Gebeurtenisgegevens weergeven
U kunt gebeurtenisgegevens bekijken in de gebruikersinterface van sql Server Management Studio (SSMS), waar u filters en aggregaties kunt gebruiken om de gegevens te analyseren die u hebt vastgelegd. Zie Gebeurtenisgegevens weergeven in SSMS voor meer informatie over het gebruik van de logboeken in SSMS.
Xel-bestanden downloaden uit Azure Storage
Aanbeveling
Als u SSMS v19.2 of hoger gebruikt, hoeft u geen bestanden te downloaden xel
zoals beschreven in deze sectie. In deze versies leest SSMS de xel
bestanden voor elke sessie rechtstreeks vanuit Azure Storage. Zie de blog Uitgebreide gebeurtenissen verbeteren in Azure SQL voor meer informatie.
Download de xel
blob voor de sessie uit de opslagcontainer en sla deze op als een lokaal bestand. Zoek in Azure Portal het opslagaccount dat u hebt gebruikt, selecteer Containers onder Gegevensopslag en selecteer de container die u hebt gemaakt voor uw gebeurtenissessie. De blob voor de sessie heeft de sessienaam als het eerste deel van de naam, met een numeriek achtervoegsel. Selecteer het beletselteken (...) om het contextmenu voor de blob weer te geven en selecteer Downloaden.

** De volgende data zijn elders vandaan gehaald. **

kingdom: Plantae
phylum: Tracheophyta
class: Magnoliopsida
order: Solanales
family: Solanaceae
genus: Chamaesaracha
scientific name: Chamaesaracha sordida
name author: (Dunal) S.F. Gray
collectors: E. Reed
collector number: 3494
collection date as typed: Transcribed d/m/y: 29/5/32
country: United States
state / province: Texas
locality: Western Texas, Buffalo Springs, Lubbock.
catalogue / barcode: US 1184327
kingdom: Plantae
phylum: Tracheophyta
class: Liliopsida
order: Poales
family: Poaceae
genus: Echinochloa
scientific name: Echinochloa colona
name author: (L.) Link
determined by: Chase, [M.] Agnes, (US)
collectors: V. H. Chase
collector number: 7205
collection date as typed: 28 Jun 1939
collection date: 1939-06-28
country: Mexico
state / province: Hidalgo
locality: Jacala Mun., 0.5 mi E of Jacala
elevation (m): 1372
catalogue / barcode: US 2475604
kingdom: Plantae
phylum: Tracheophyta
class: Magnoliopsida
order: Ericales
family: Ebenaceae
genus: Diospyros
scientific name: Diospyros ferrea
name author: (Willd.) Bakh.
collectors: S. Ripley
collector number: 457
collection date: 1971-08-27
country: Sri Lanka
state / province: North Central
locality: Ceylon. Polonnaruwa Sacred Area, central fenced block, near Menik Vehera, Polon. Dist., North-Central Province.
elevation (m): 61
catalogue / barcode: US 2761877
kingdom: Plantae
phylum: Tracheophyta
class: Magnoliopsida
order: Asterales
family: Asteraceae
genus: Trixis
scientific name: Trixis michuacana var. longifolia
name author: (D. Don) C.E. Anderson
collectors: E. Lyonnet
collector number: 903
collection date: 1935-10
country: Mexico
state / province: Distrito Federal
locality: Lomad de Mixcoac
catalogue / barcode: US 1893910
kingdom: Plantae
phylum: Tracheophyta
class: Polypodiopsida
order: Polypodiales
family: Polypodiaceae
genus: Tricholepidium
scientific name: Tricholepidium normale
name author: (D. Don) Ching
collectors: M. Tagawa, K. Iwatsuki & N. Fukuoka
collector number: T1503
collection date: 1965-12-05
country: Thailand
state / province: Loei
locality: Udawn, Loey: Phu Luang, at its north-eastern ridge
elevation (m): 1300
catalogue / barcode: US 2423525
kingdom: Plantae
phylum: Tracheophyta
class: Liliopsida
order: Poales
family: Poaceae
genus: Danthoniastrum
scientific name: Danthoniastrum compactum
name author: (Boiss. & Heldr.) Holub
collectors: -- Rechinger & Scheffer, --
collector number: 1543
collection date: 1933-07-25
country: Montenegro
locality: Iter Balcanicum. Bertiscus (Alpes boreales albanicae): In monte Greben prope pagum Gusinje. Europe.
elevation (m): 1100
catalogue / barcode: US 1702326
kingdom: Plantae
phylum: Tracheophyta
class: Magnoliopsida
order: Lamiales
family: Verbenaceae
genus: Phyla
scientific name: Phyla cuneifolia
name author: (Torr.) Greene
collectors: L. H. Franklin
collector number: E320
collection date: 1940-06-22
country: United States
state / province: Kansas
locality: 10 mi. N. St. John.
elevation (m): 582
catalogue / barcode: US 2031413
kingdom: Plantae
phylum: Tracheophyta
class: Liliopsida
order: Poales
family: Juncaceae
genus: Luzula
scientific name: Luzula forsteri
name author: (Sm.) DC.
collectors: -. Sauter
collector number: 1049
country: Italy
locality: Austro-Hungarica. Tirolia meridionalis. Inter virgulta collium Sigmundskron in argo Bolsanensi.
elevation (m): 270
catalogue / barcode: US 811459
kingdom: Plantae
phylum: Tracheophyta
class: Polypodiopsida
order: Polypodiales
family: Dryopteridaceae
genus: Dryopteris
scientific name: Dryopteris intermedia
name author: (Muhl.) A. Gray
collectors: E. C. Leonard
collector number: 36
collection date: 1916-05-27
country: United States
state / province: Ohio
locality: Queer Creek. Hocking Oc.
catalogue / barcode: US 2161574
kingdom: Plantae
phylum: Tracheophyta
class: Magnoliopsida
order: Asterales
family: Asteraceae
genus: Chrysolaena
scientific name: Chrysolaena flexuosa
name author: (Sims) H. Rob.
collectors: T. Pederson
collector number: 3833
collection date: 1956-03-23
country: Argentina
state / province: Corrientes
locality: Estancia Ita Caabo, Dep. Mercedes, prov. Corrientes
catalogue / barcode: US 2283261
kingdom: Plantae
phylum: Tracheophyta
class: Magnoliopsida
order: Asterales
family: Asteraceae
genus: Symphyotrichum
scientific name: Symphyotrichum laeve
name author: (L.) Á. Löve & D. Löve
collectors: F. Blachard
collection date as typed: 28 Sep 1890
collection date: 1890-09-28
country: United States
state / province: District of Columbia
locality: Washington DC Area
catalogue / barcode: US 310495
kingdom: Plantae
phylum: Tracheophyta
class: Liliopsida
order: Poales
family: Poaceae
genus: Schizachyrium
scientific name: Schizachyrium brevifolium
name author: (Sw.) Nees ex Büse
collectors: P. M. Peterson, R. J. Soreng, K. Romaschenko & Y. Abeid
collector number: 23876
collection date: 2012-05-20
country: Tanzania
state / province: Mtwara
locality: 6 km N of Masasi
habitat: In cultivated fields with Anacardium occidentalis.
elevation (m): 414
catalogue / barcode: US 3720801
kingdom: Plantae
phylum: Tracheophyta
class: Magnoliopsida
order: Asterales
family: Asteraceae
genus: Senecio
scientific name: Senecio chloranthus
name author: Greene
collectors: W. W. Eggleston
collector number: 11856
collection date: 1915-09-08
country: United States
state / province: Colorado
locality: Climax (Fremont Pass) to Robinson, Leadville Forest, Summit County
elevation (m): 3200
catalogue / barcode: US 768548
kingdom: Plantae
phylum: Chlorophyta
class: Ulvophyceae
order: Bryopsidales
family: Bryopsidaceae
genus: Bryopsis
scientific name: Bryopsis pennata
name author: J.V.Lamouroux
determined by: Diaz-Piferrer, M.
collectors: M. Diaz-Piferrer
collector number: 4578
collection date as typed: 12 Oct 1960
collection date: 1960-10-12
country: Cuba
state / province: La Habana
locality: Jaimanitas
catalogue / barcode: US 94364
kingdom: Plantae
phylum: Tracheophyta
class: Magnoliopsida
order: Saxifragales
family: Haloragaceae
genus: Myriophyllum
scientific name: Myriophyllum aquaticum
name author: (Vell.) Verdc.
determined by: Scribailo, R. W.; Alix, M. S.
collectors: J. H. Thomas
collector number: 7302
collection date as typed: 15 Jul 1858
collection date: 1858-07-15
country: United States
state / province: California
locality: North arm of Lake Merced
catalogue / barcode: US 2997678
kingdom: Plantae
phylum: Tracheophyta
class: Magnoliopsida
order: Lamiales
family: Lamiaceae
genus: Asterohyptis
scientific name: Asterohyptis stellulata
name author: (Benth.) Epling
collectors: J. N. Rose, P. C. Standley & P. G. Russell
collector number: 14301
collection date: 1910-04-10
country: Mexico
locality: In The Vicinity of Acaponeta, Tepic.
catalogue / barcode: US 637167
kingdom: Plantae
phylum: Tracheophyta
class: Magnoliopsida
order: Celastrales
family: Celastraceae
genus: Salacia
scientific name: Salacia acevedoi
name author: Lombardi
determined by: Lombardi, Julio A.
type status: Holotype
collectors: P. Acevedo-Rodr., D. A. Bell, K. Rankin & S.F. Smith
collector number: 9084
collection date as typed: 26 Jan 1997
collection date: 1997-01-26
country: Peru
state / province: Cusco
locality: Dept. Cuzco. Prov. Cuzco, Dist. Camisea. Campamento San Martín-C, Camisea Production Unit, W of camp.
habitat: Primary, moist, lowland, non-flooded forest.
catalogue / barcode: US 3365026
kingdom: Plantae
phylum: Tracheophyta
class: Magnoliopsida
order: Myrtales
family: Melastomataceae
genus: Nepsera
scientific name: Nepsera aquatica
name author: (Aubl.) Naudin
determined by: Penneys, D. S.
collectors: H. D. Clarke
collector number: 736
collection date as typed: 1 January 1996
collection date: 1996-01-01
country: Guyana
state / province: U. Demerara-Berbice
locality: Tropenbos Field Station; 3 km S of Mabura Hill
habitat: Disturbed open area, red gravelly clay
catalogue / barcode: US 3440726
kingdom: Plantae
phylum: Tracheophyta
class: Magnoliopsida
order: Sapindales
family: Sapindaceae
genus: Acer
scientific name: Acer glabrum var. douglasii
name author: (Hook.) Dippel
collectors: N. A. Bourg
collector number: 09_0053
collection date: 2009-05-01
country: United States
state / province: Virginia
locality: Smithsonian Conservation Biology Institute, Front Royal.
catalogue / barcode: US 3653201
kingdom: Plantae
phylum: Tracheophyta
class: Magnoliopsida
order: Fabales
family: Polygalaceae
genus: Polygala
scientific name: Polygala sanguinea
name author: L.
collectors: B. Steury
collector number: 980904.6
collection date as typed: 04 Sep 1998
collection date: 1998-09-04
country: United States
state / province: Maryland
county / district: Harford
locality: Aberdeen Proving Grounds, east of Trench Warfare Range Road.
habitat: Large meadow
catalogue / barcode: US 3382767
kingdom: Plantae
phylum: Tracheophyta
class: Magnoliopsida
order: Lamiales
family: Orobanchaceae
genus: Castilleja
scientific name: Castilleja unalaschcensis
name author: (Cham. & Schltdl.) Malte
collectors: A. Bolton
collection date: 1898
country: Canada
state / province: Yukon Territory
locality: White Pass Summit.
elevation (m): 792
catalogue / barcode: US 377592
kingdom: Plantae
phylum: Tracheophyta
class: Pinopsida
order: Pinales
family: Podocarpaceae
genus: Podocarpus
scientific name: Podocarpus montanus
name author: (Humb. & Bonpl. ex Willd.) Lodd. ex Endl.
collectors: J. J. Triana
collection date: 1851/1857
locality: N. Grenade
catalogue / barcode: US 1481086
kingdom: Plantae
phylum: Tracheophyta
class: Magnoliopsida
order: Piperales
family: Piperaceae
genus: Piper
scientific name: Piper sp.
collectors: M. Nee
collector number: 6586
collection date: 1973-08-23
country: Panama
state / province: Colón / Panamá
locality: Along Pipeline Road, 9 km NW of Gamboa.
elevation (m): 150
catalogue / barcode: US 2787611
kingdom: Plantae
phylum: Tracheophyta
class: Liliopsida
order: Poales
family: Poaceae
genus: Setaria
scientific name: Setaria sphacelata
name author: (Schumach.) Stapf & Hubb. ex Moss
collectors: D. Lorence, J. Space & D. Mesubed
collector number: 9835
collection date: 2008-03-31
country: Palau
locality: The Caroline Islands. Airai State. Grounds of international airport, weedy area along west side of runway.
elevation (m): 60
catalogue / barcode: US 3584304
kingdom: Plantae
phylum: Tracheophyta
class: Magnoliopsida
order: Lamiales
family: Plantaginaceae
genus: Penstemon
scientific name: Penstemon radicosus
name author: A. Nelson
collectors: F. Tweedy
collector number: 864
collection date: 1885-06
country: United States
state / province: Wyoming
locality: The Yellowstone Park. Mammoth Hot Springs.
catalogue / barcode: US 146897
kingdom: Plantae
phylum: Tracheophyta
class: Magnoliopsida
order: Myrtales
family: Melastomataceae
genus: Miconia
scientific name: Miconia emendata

U kunt Azure Storage Explorer installeren om meerdere xel
blobs in één bewerking te downloaden.
Zodra het xel
bestand is gedownload, opent u het in SSMS. Ga in het hoofdmenu van SSMS naar Bestand en selecteer Openen. Als u één xel
bestand hebt, selecteert u Bestand... en bladert u naar het bestand dat u hebt gedownload. Als u meerdere xel
bestanden hebt gegenereerd door dezelfde gebeurtenissessie (ook wel rollover-bestanden genoemd), kunt u het dialoogvenster Uitgebreide gebeurtenisbestanden samenvoegen gebruiken om ze allemaal in de logboeken te openen.
Gebeurtenisgegevens weergeven met T-SQL
Als u gebeurtenissessiegegevens wilt lezen met behulp van T-SQL, gebruikt u de functie sys.fn_xe_file_target_read_file(). Als u deze functie wilt gebruiken in een database of beheerd exemplaar dat verschilt van het exemplaar waarin de gebeurtenissessie wordt gemaakt, verleent u toegang tot de database-engine in de opslagcontainer met de gebeurtenisgegevens-blobs.
Zie Een gebeurtenissessie maken in SSMS voor een gedetailleerdere procedure.